Rewarding Graph Reasoning Process makes LLMs more Generalized Reasoners
- URL: http://arxiv.org/abs/2503.00845v1
- Date: Sun, 02 Mar 2025 10:39:40 GMT
- Title: Rewarding Graph Reasoning Process makes LLMs more Generalized Reasoners
- Authors: Miao Peng, Nuo Chen, Zongrui Suo, Jia Li,
- Abstract summary: Process Reward Models (PRMs) have demonstrated exceptional promise in enhancing reasoning by providing step-wise feedback.<n>We introduce GraphSILO, the largest dataset for graph reasoning problems with fine-grained step-wise labels.<n>We train GraphPRM, the first PRM designed for graph reasoning problems, and evaluate its effectiveness in two key settings.

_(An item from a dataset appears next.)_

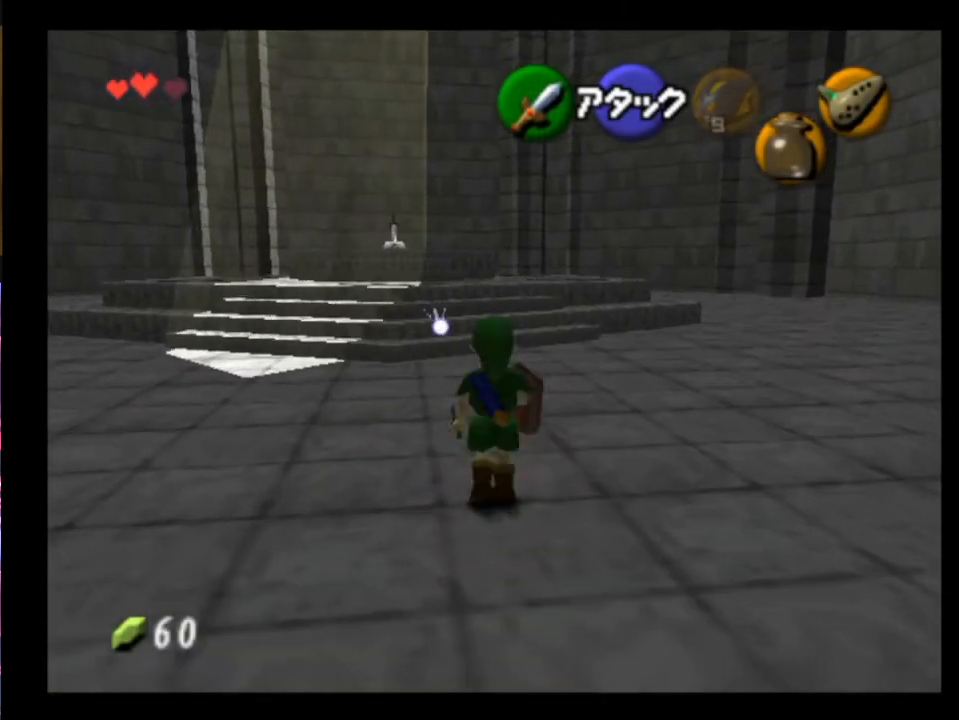
{"buttons": [], "left_stick": "up", "events": [[100, "A", "up"]]}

- Score: 30.195361623027313
- License: http://creativecommons.org/publicdomain/zero/1.0/
- Abstract: Despite significant advancements in Large Language Models (LLMs), developing advanced reasoning capabilities in LLMs remains a key challenge. Process Reward Models (PRMs) have demonstrated exceptional promise in enhancing reasoning by providing step-wise feedback, particularly in the context of mathematical reasoning. However, their application to broader reasoning domains remains understudied, largely due to the high costs associated with manually creating step-level supervision. In this work, we explore the potential of PRMs in graph reasoning problems - a domain that demands sophisticated multi-step reasoning and offers opportunities for automated step-level data generation using established graph algorithms. We introduce GraphSILO, the largest dataset for graph reasoning problems with fine-grained step-wise labels, built using automated Task-oriented Trajectories and Monte Carlo Tree Search (MCTS) to generate detailed reasoning steps with step-wise labels. Building upon this dataset, we train GraphPRM, the first PRM designed for graph reasoning problems, and evaluate its effectiveness in two key settings: inference-time scaling and reinforcement learning via Direct Preference Optimization (DPO). Experimental results show that GraphPRM significantly improves LLM performance across 13 graph reasoning tasks, delivering a 9% gain for Qwen2.5-7B and demonstrating transferability to new graph reasoning datasets and new reasoning domains like mathematical problem-solving. Notably, GraphPRM enhances LLM performance on GSM8K and Math500, underscoring the cross-domain applicability of graph-based reasoning rewards. Our findings highlight the potential of PRMs in advancing reasoning across diverse domains, paving the way for more versatile and effective LLMs.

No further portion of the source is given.